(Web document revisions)
»»
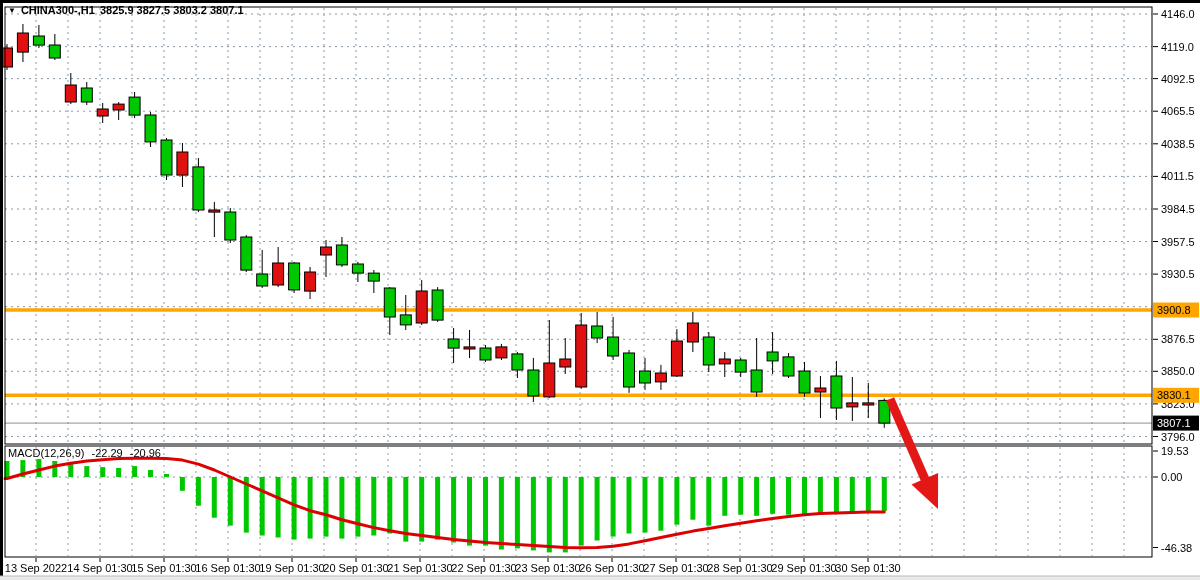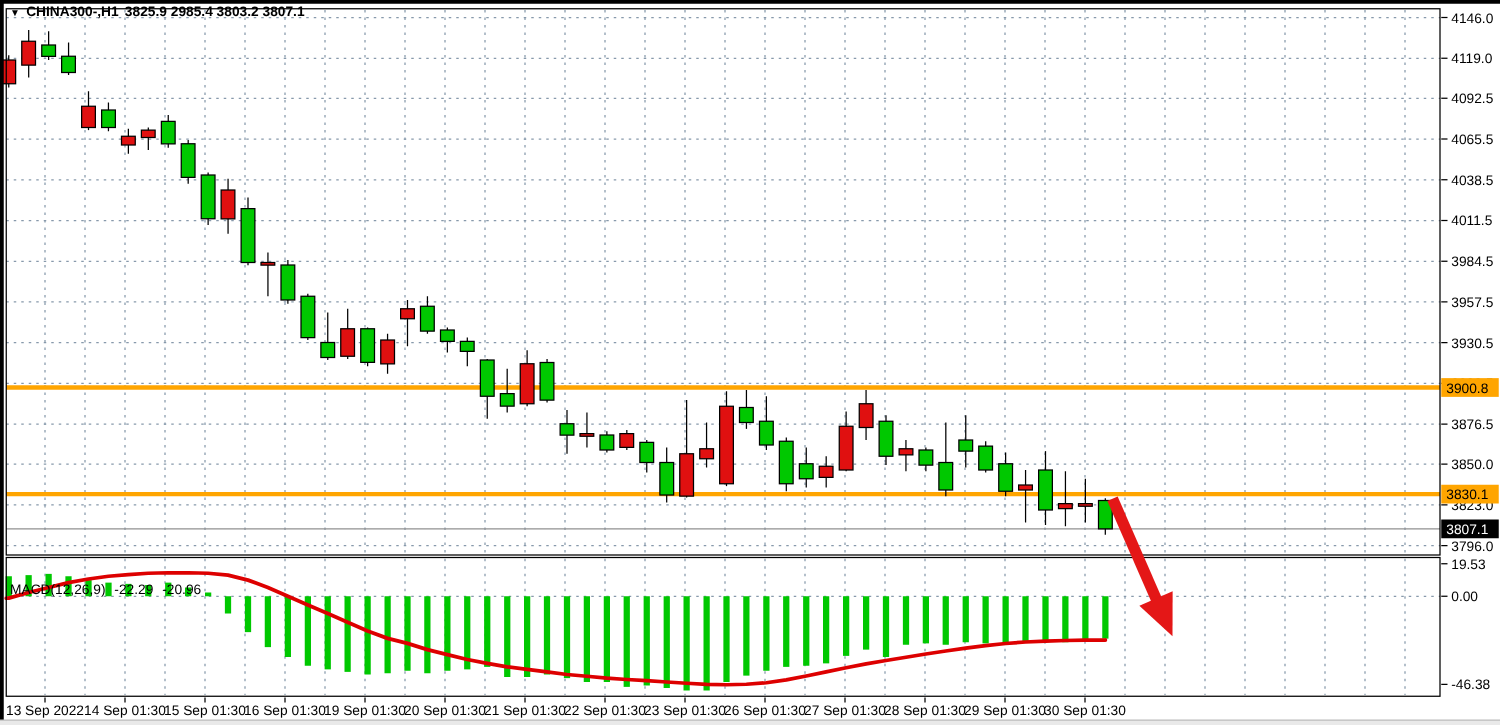--- a/index.html
+++ b/index.html
@@ -375,7 +375,7 @@
   <div id="title-overlay">
     <span class="dd">▼</span>
     <span>CHINA300-,H1</span>
-    <span>3825.9 2985.4 3803.2 3807.1</span>
+    <span>3825.9 3827.5 3803.2 3807.1</span>
   </div>
   <div id="macd-label">
     <span class="sp">MACD(12,26,9)</span>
««
▸ **TASK**
Nothing but the lines from the one that contains "<span>CHINA300-,H1</span>" through the last line of the entries should appear in your reply, each repeated exactly.

▸ **THE ANSWER**
     <span>CHINA300-,H1</span>
-    <span>3825.9 2985.4 3803.2 3807.1</span>
+    <span>3825.9 3827.5 3803.2 3807.1</span>
   </div>
   <div id="macd-label">
     <span class="sp">MACD(12,26,9)</span>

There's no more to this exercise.